Segment Start: Document text

AWS Lambda Cheat Sheet

A serverless compute service.
Lambda executes your code only when needed and scales automatically.
Lambda functions are stateless – no affinity to the underlying infrastructure.
You choose the amount of memory you want to allocate to your functions and AWS Lambda allocates proportional CPU power, network bandwidth, and disk I/O.
AWS Lambda is SOC, HIPAA, PCI, ISO compliant.
Natively supports the following languages:
- Node.js
- Java
- C#
- Go
- Python
- Ruby
- PowerShell
You can also provide your own custom runtime.

Components of a Lambda Application

Function – a script or program that runs in Lambda. Lambda passes invocation events to your function. The function processes an event and returns a response.
Execution environment – a secure, isolated micro virtual machine where a Lambda function is executed.

Runtimes – Lambda runtimes allow functions in different languages to run in the same base execution environment. The runtime sits in-between the Lambda service and your function code, relaying invocation events, context information, and responses between the two.
Environment variables – key-value pairs that you can use to store configuration settings for your function. They can be used to pass dynamic parameters to your function at runtime, such as database connection strings, API keys, and other sensitive information.
Layers – Lambda layers are a distribution mechanism for libraries, custom runtimes, and other function dependencies. Layers let you manage your in-development function code independently from the unchanging code and resources that it uses.
Event source – an AWS service or a custom service that triggers your function and executes its logic.
Downstream resources – an AWS service that your Lambda function calls once it is triggered.
Log streams – While Lambda automatically monitors your function invocations and reports metrics to CloudWatch, you can annotate your function code with custom logging statements that allow you to analyze the execution flow and performance of your Lambda function.
AWS Serverless Application Model

Lambda Functions

You can upload your application code as a ZIP file or a container image hosted on Amazon Elastic Container Registry (Amazon ECR).
To create a Lambda function, you first package your code and dependencies in a deployment package. Then, you upload the deployment package to create your Lambda function.
After your Lambda function is in production, Lambda automatically monitors functions on your behalf, reporting metrics through Amazon CloudWatch.
Conﬁgure basic function settings, including the description, memory usage, storage (512MB – 10GB), execution timeout (15 minutes max), and the role that the function will use to execute your code.
Environment variables are always encrypted at rest and can be encrypted in transit as well.

Segment End: Document text
Segment Start: Data supplied

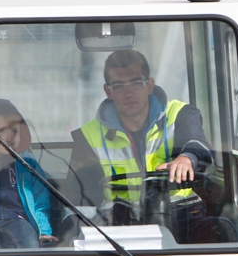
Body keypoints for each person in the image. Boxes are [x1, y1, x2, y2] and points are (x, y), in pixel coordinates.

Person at [68, 49, 214, 233]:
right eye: (119, 86)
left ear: (149, 85)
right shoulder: (88, 136)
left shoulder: (180, 115)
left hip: (182, 217)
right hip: (117, 226)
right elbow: (78, 198)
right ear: (108, 91)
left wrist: (186, 158)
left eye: (136, 83)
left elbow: (198, 145)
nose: (128, 93)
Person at [0, 99, 58, 250]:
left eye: (15, 131)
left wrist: (43, 231)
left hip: (18, 219)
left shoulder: (28, 164)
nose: (9, 138)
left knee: (29, 247)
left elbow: (40, 202)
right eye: (1, 131)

Segment End: Data supplied

Revise the Lambda cheat sheet from "Event source –" to "Registry (Amazon ECR).", giving that part again with "ZIP file" changed to "ZIP archive". The rows are separate material, unrelated to the Lambda cheat sheet.

Event source – an AWS service or a custom service that triggers your function and executes its logic.
Downstream resources – an AWS service that your Lambda function calls once it is triggered.
Log streams – While Lambda automatically monitors your function invocations and reports metrics to CloudWatch, you can annotate your function code with custom logging statements that allow you to analyze the execution flow and performance of your Lambda function.
AWS Serverless Application Model

Lambda Functions

You can upload your application code as a ZIP archive or a container image hosted on Amazon Elastic Container Registry (Amazon ECR).